*WORK INSTRUCTION*
Which lines of the data hold the word "Step"? Copy all of them.

INFORMATION SHOWN below:

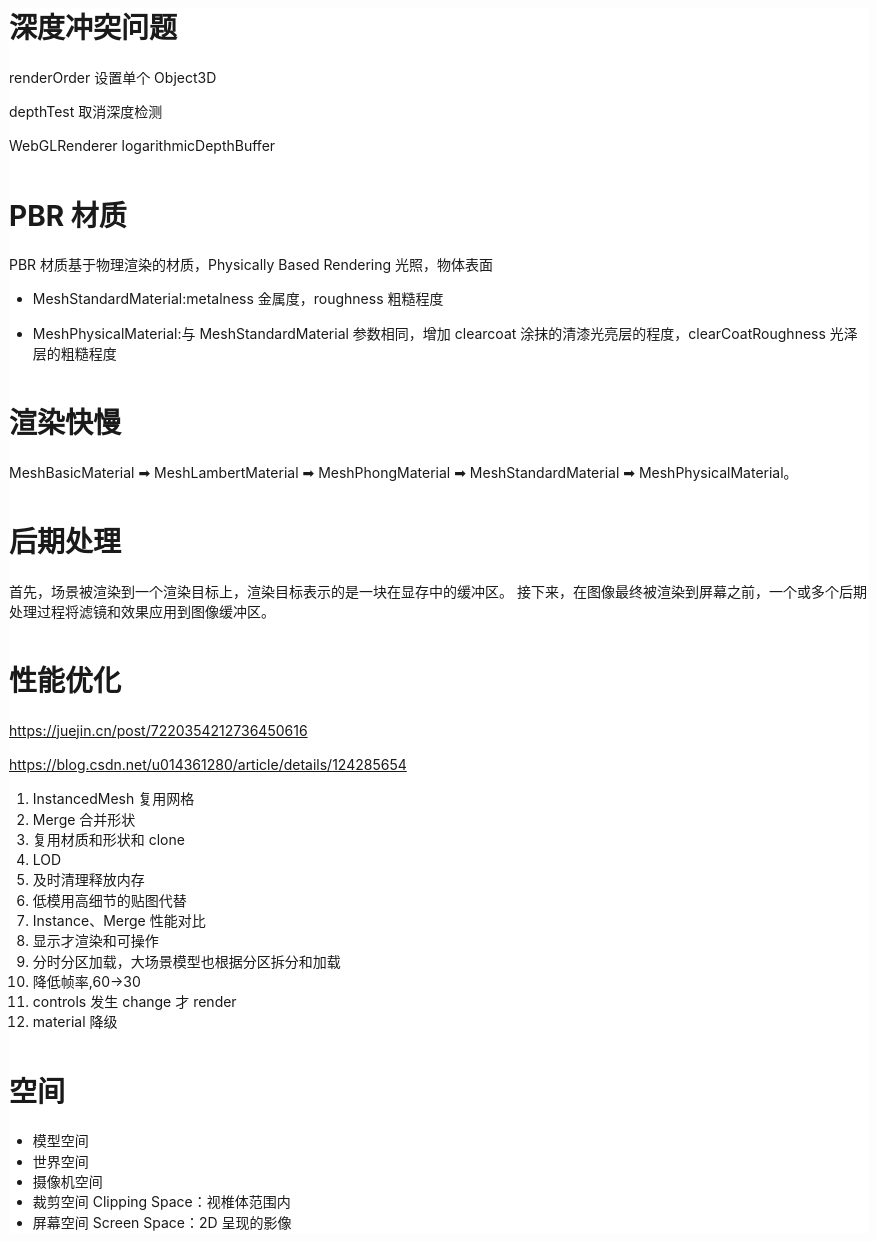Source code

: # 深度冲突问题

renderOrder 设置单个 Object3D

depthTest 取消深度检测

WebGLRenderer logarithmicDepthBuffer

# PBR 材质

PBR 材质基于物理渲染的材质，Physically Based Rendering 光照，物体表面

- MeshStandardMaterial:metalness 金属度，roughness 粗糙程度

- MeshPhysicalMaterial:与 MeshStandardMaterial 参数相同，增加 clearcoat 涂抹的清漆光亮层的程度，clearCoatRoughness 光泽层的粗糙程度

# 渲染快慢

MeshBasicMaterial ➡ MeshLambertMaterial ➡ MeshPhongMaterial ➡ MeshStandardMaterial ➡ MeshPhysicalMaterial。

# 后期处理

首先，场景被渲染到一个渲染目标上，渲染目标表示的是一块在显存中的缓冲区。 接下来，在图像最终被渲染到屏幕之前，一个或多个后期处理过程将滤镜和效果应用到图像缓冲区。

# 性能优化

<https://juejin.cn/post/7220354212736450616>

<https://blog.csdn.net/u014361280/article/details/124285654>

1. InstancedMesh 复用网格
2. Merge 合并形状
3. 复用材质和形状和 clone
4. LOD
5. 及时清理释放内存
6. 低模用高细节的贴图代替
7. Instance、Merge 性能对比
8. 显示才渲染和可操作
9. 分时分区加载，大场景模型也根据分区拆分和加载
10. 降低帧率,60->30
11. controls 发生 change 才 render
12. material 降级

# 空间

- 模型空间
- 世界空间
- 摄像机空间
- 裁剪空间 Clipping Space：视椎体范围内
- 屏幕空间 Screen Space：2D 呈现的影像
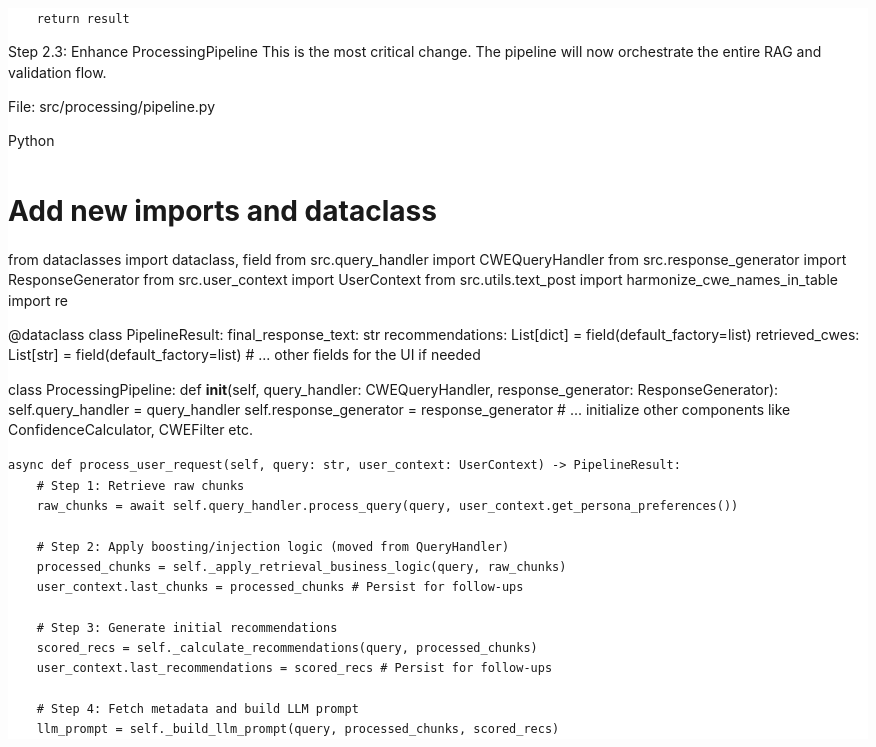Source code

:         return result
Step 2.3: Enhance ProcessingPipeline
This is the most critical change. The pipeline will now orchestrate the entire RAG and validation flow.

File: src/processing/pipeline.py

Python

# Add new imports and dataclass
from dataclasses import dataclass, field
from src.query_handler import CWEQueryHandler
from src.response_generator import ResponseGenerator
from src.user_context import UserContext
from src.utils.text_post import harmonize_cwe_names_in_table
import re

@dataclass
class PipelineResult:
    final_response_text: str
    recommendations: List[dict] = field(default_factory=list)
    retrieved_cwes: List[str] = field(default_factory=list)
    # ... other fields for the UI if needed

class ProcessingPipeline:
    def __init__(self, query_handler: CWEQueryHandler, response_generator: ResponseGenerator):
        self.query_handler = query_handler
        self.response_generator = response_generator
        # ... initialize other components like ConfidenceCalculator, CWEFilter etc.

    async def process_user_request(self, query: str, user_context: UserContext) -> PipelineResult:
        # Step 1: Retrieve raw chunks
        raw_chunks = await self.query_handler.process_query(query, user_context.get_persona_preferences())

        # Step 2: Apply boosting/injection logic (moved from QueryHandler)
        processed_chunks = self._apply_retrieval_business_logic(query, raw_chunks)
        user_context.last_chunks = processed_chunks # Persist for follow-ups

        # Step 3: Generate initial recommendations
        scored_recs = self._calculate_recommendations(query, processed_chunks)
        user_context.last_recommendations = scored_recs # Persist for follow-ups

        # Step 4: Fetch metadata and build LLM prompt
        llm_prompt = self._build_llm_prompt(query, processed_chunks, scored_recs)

End of INFORMATION SHOWN.

*WRITTEN ANSWER*
Step 2.3: Enhance ProcessingPipeline
        # Step 1: Retrieve raw chunks
        # Step 2: Apply boosting/injection logic (moved from QueryHandler)
        # Step 3: Generate initial recommendations
        # Step 4: Fetch metadata and build LLM prompt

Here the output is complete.